■ **Exercise task a**:
List every judge whose opinion, speech or judgment is quoted or referred to in the legal passage below.
═══ Text extract
Mr Haddow also referred to the opinion of Lord Caplan at 676F-677A, and in particular to his Lordship's quotation from the speech of Lord Wilberforce in Prenn v Simmonds at 1385:

"It may be said that previous documents may be looked at to explain the aims of the parties. In a limited sense this is true: the commercial, or business object, of the transaction, objectively ascertained, may be a surrounding fact".

In the present case the pursuers' contention was that the parties' commercial aim was the creation of a lease supported by a guarantee. The averments of prior communings were relevant to support that.

[19] Mr Haddow also cited a passage from the judgment of Bowen LJ in Carlill v Carbolic Smoke Ball Co Ltd [1893] 1 QB 256 at 269:

"Then it was said that there was no notification of the acceptance of the contract. One cannot doubt that, as an ordinary rule of law, an acceptance of an offer made ought to be notified to the person who makes the offer, in order that the two minds may come together. Unless this is done the two minds may be apart, and there is not that consensus which is necessary according to the English law - I say nothing about the laws of other countries - to make a contract. But there is this clear gloss to be made upon that doctrine, that as notification of acceptance is required for the benefit of the person who makes the offer, the person who makes the offer may dispense with notice to himself if he thinks it desirable to do so, and I suppose there can be no doubt that where a person in an offer made by him to another person, expressly or impliedly intimates a particular mode of acceptance as sufficient to make the bargain binding, it is only necessary for the other person to whom such offer is made to follow the indicated method of acceptance; and if the person making the offer, expressly or impliedly intimates in his offer that it will be sufficient to act on the proposal without communicating acceptance of it to himself, performance of the condition is a sufficient acceptance without notification."
══════
═══ Excerpted data
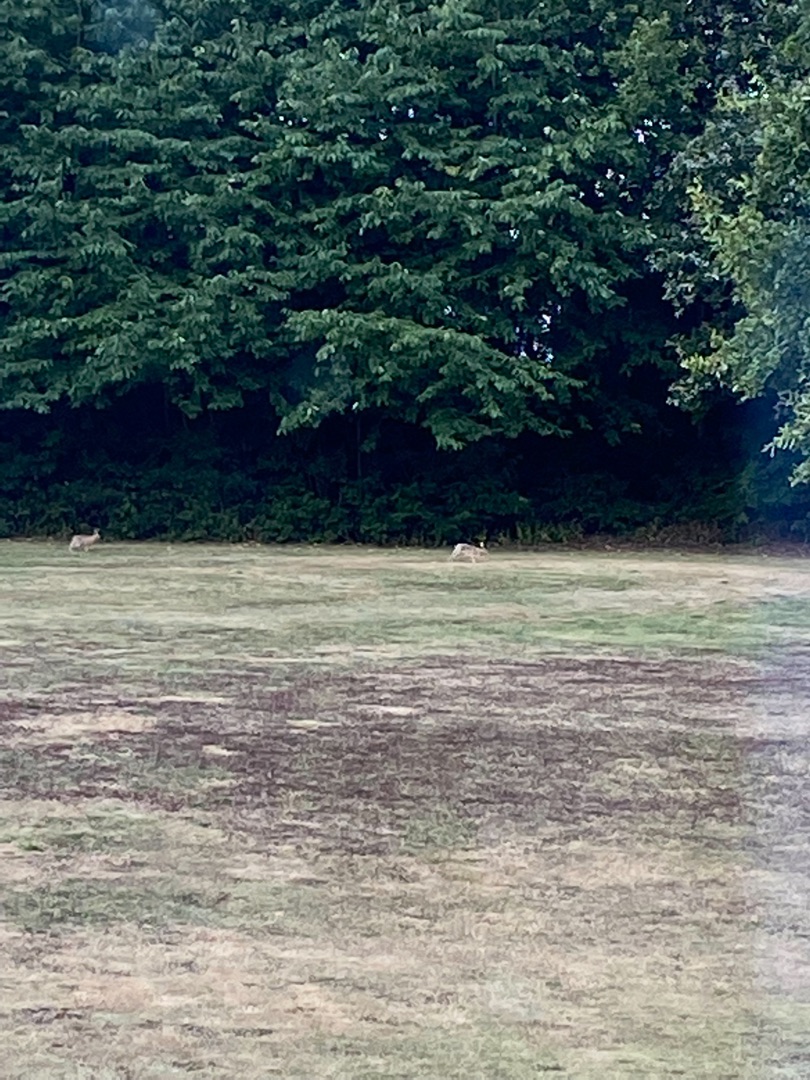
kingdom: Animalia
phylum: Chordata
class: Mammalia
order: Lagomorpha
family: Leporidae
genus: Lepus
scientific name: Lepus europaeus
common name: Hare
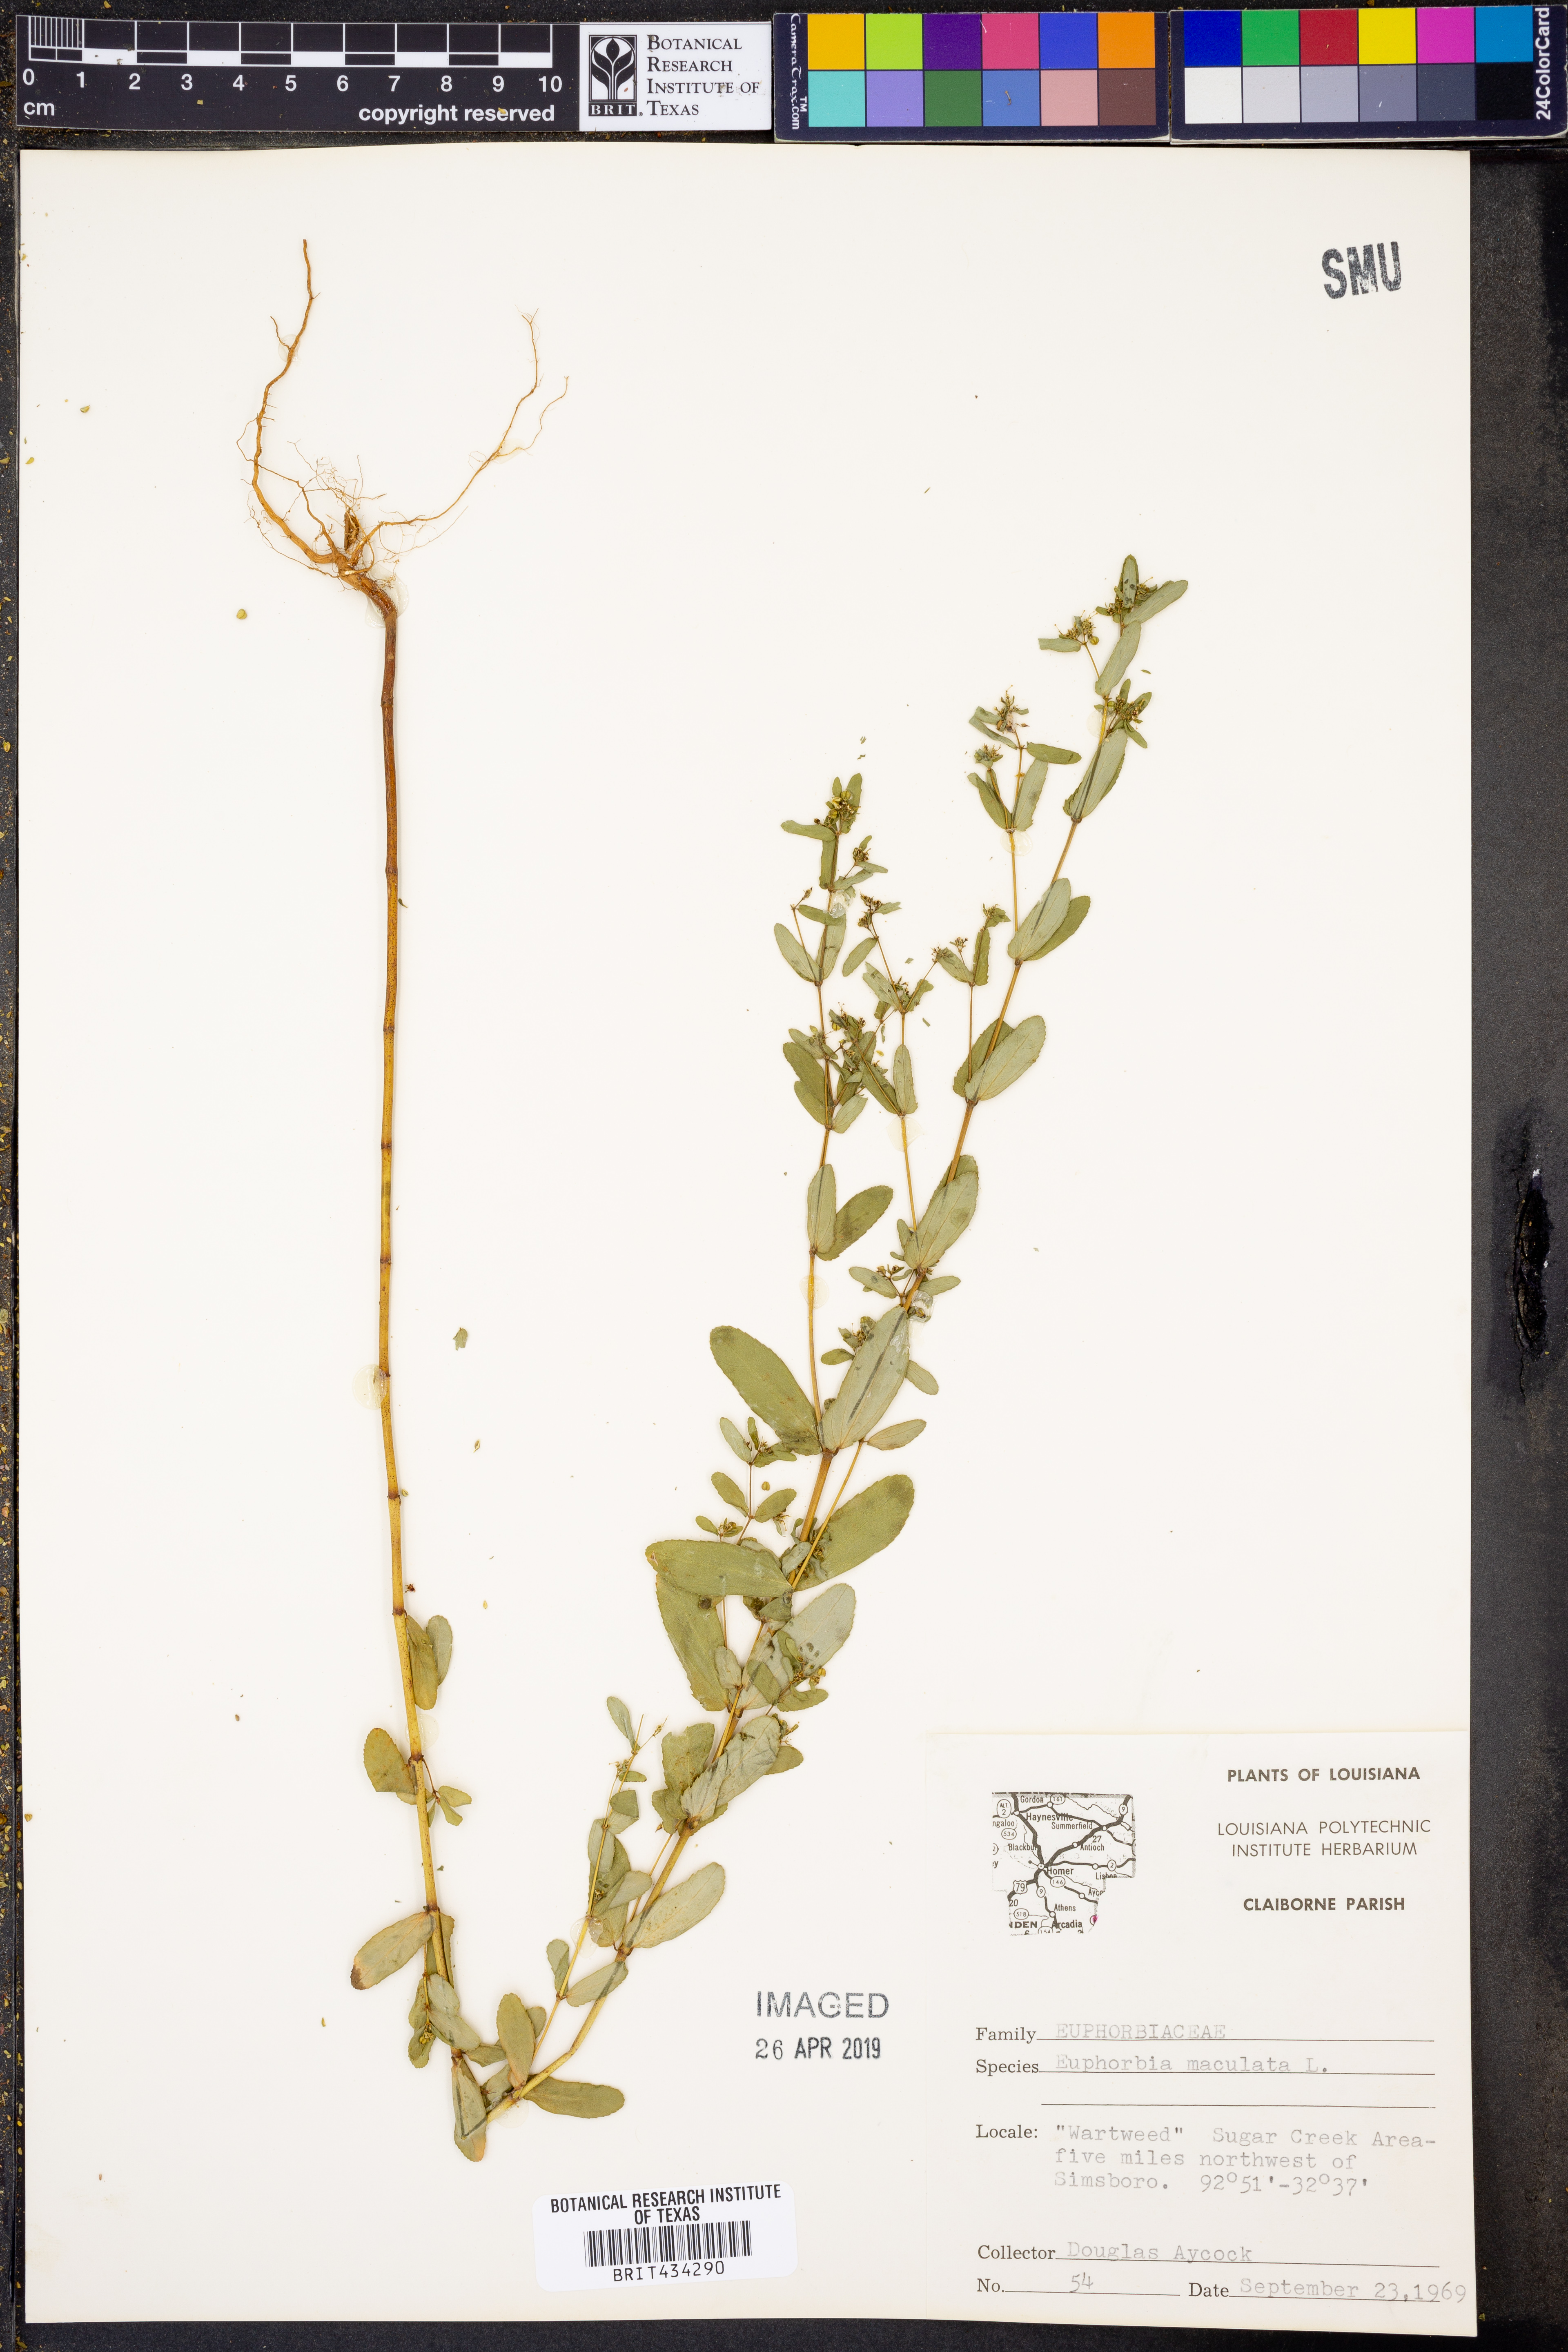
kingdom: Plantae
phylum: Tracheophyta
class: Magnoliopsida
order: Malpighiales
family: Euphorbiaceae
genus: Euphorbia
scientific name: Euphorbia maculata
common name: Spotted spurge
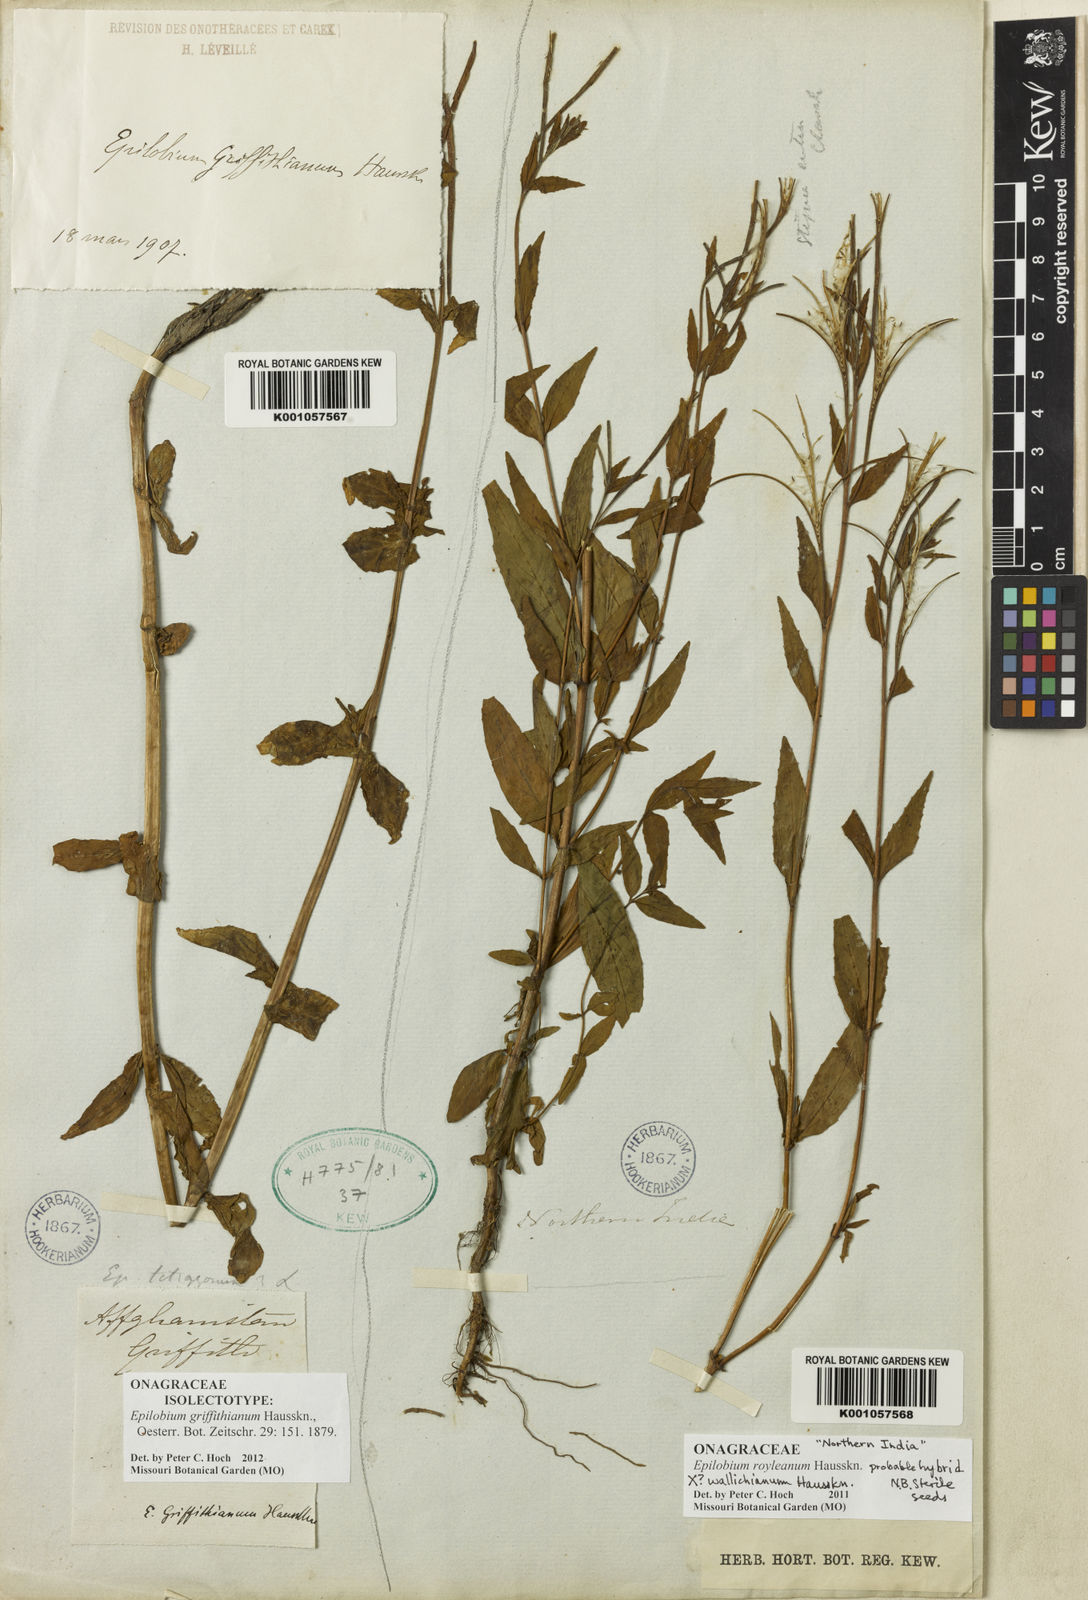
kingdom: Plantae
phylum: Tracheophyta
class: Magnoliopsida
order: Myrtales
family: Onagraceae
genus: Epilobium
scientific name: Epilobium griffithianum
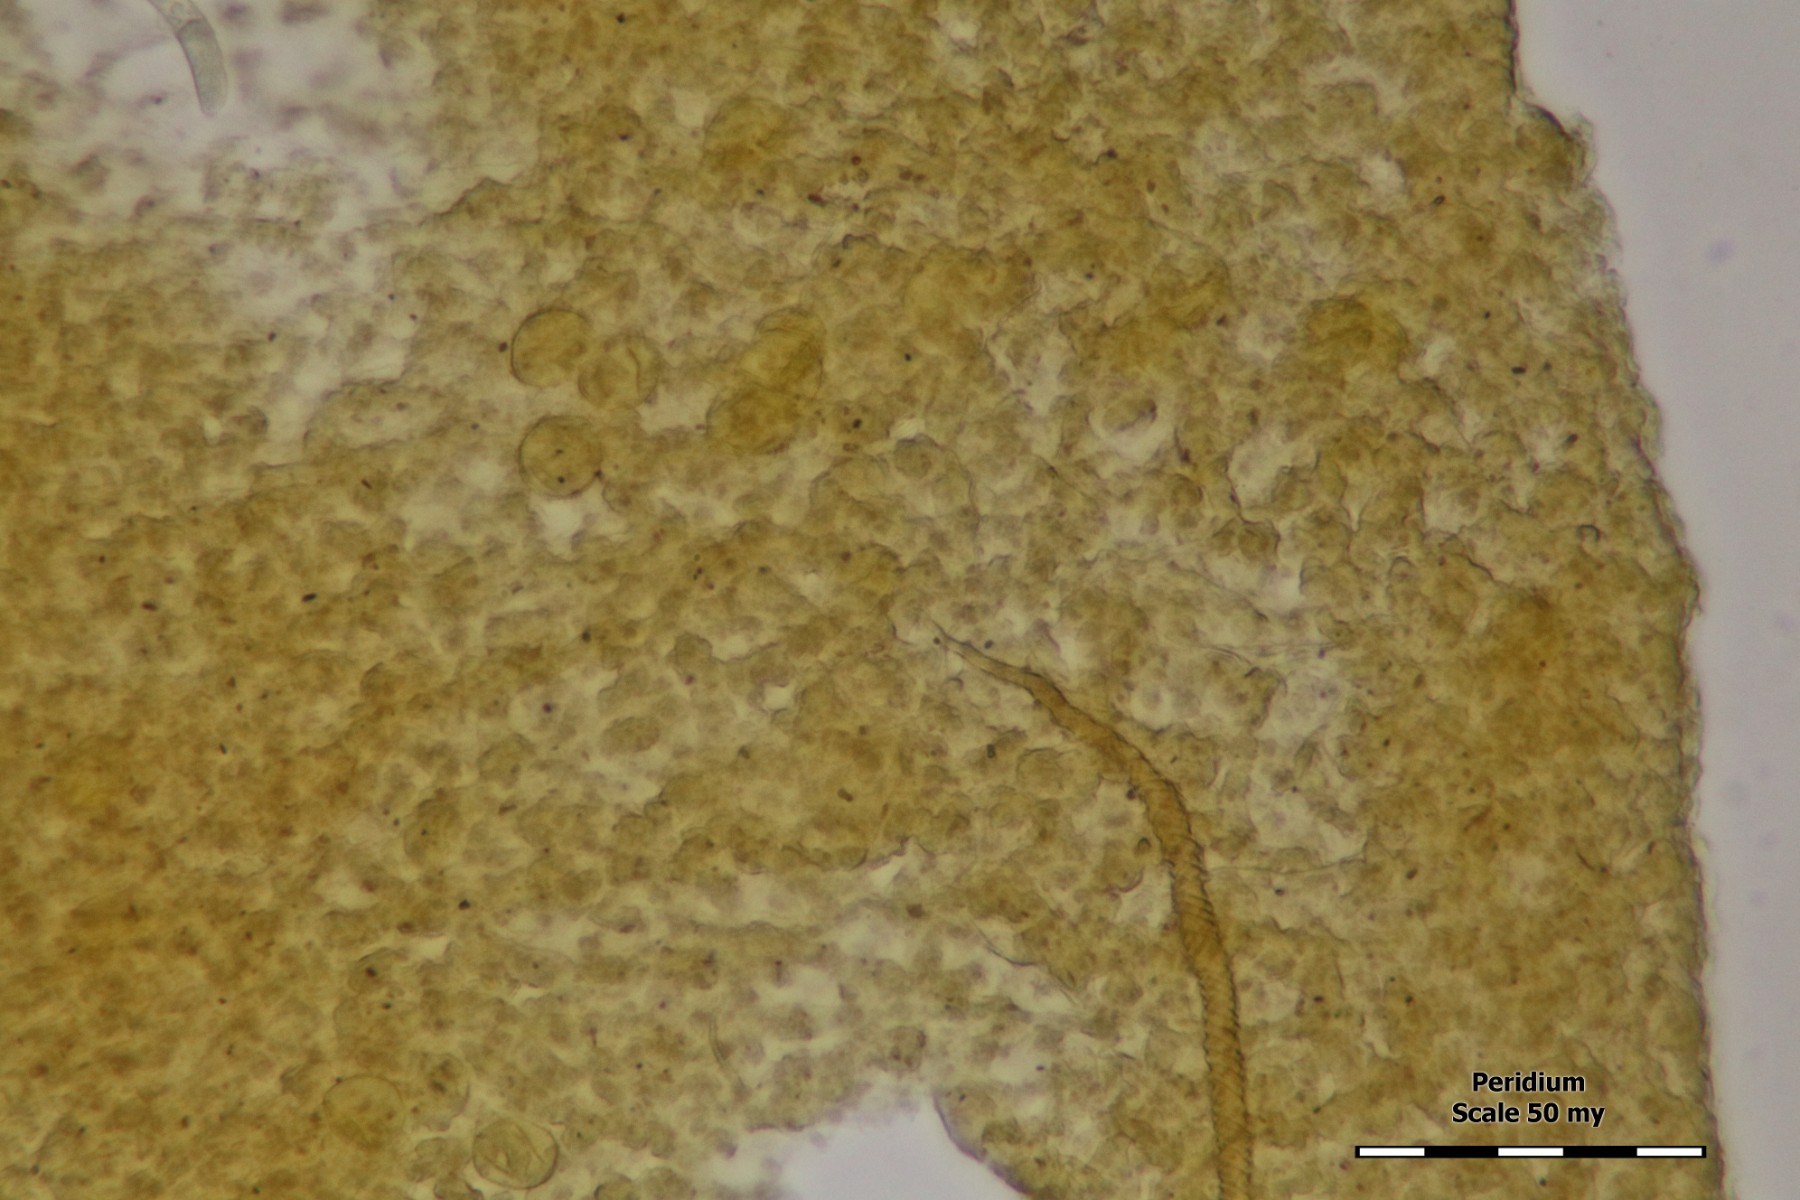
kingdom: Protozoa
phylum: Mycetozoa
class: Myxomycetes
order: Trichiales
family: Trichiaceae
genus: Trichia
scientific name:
══════
■ **Exercise task b**:
Format the records as a JSON list of strings, one string per line, covering only the lines from their start up to and including the line with "family: Onagraceae". Leave out the pictures and any blank lines.

■ **Answer a**:
Lord Caplan, Lord Wilberforce, Bowen LJ

■ **Answer b**:
[
  "kingdom: Animalia",
  "phylum: Chordata",
  "class: Mammalia",
  "order: Lagomorpha",
  "family: Leporidae",
  "genus: Lepus",
  "scientific name: Lepus europaeus",
  "common name: Hare",
  "kingdom: Plantae",
  "phylum: Tracheophyta",
  "class: Magnoliopsida",
  "order: Malpighiales",
  "family: Euphorbiaceae",
  "genus: Euphorbia",
  "scientific name: Euphorbia maculata",
  "common name: Spotted spurge",
  "kingdom: Plantae",
  "phylum: Tracheophyta",
  "class: Magnoliopsida",
  "order: Myrtales",
  "family: Onagraceae"
]